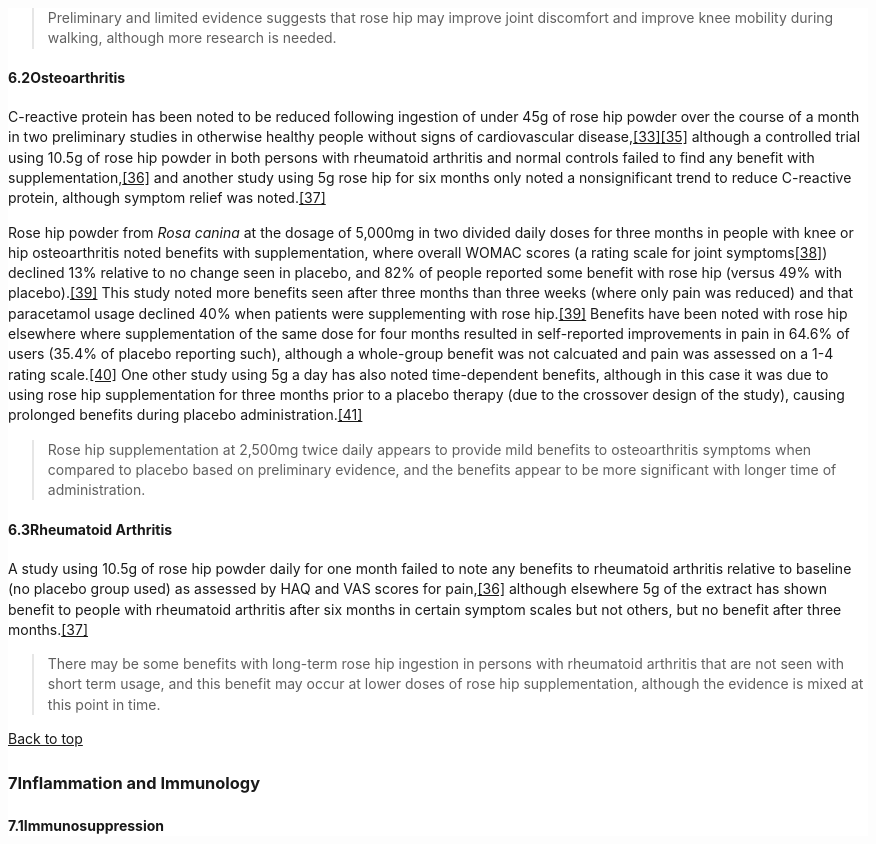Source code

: 

> Preliminary and limited evidence suggests that rose hip may improve joint discomfort and improve knee mobility during walking, although more research is needed.


#### 6.2Osteoarthritis


C-reactive protein has been noted to be reduced following ingestion of under 45g of rose hip powder over the course of a month in two preliminary studies in otherwise healthy people without signs of cardiovascular disease,[[33]](#ref33)[[35]](#ref35) although a controlled trial using 10.5g of rose hip powder in both persons with rheumatoid arthritis and normal controls failed to find any benefit with supplementation,[[36]](#ref36) and another study using 5g rose hip for six months only noted a nonsignificant trend to reduce C-reactive protein, although symptom relief was noted.[[37]](#ref37)


Rose hip powder from *Rosa canina* at the dosage of 5,000mg in two divided daily doses for three months in people with knee or hip osteoarthritis noted benefits with supplementation, where overall WOMAC scores (a rating scale for joint symptoms[[38]](#ref38)) declined 13% relative to no change seen in placebo, and 82% of people reported some benefit with rose hip (versus 49% with placebo).[[39]](#ref39) This study noted more benefits seen after three months than three weeks (where only pain was reduced) and that paracetamol usage declined 40% when patients were supplementing with rose hip.[[39]](#ref39) Benefits have been noted with rose hip elsewhere where supplementation of the same dose for four months resulted in self-reported improvements in pain in 64.6% of users (35.4% of placebo reporting such), although a whole-group benefit was not calcuated and pain was assessed on a 1-4 rating scale.[[40]](#ref40) One other study using 5g a day has also noted time-dependent benefits, although in this case it was due to using rose hip supplementation for three months prior to a placebo therapy (due to the crossover design of the study), causing prolonged benefits during placebo administration.[[41]](#ref41)



> Rose hip supplementation at 2,500mg twice daily appears to provide mild benefits to osteoarthritis symptoms when compared to placebo based on preliminary evidence, and the benefits appear to be more significant with longer time of administration.


#### 6.3Rheumatoid Arthritis


A study using 10.5g of rose hip powder daily for one month failed to note any benefits to rheumatoid arthritis relative to baseline (no placebo group used) as assessed by HAQ and VAS scores for pain,[[36]](#ref36) although elsewhere 5g of the extract has shown benefit to people with rheumatoid arthritis after six months in certain symptom scales but not others, but no benefit after three months.[[37]](#ref37) 



> There may be some benefits with long-term rose hip ingestion in persons with rheumatoid arthritis that are not seen with short term usage, and this benefit may occur at lower doses of rose hip supplementation, although the evidence is mixed at this point in time.


[Back to top](#c-bone-and-joint-health)
### 7Inflammation and Immunology

#### 7.1Immunosuppression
◇ ◇ ◇ ◇
_Action item:_ Apart from the pictures, restate all of the listing above exactly.

_Answer box:_
Source code

: 

> Preliminary and limited evidence suggests that rose hip may improve joint discomfort and improve knee mobility during walking, although more research is needed.


#### 6.2Osteoarthritis


C-reactive protein has been noted to be reduced following ingestion of under 45g of rose hip powder over the course of a month in two preliminary studies in otherwise healthy people without signs of cardiovascular disease,[[33]](#ref33)[[35]](#ref35) although a controlled trial using 10.5g of rose hip powder in both persons with rheumatoid arthritis and normal controls failed to find any benefit with supplementation,[[36]](#ref36) and another study using 5g rose hip for six months only noted a nonsignificant trend to reduce C-reactive protein, although symptom relief was noted.[[37]](#ref37)


Rose hip powder from *Rosa canina* at the dosage of 5,000mg in two divided daily doses for three months in people with knee or hip osteoarthritis noted benefits with supplementation, where overall WOMAC scores (a rating scale for joint symptoms[[38]](#ref38)) declined 13% relative to no change seen in placebo, and 82% of people reported some benefit with rose hip (versus 49% with placebo).[[39]](#ref39) This study noted more benefits seen after three months than three weeks (where only pain was reduced) and that paracetamol usage declined 40% when patients were supplementing with rose hip.[[39]](#ref39) Benefits have been noted with rose hip elsewhere where supplementation of the same dose for four months resulted in self-reported improvements in pain in 64.6% of users (35.4% of placebo reporting such), although a whole-group benefit was not calcuated and pain was assessed on a 1-4 rating scale.[[40]](#ref40) One other study using 5g a day has also noted time-dependent benefits, although in this case it was due to using rose hip supplementation for three months prior to a placebo therapy (due to the crossover design of the study), causing prolonged benefits during placebo administration.[[41]](#ref41)



> Rose hip supplementation at 2,500mg twice daily appears to provide mild benefits to osteoarthritis symptoms when compared to placebo based on preliminary evidence, and the benefits appear to be more significant with longer time of administration.


#### 6.3Rheumatoid Arthritis


A study using 10.5g of rose hip powder daily for one month failed to note any benefits to rheumatoid arthritis relative to baseline (no placebo group used) as assessed by HAQ and VAS scores for pain,[[36]](#ref36) although elsewhere 5g of the extract has shown benefit to people with rheumatoid arthritis after six months in certain symptom scales but not others, but no benefit after three months.[[37]](#ref37) 



> There may be some benefits with long-term rose hip ingestion in persons with rheumatoid arthritis that are not seen with short term usage, and this benefit may occur at lower doses of rose hip supplementation, although the evidence is mixed at this point in time.


[Back to top](#c-bone-and-joint-health)
### 7Inflammation and Immunology

#### 7.1Immunosuppression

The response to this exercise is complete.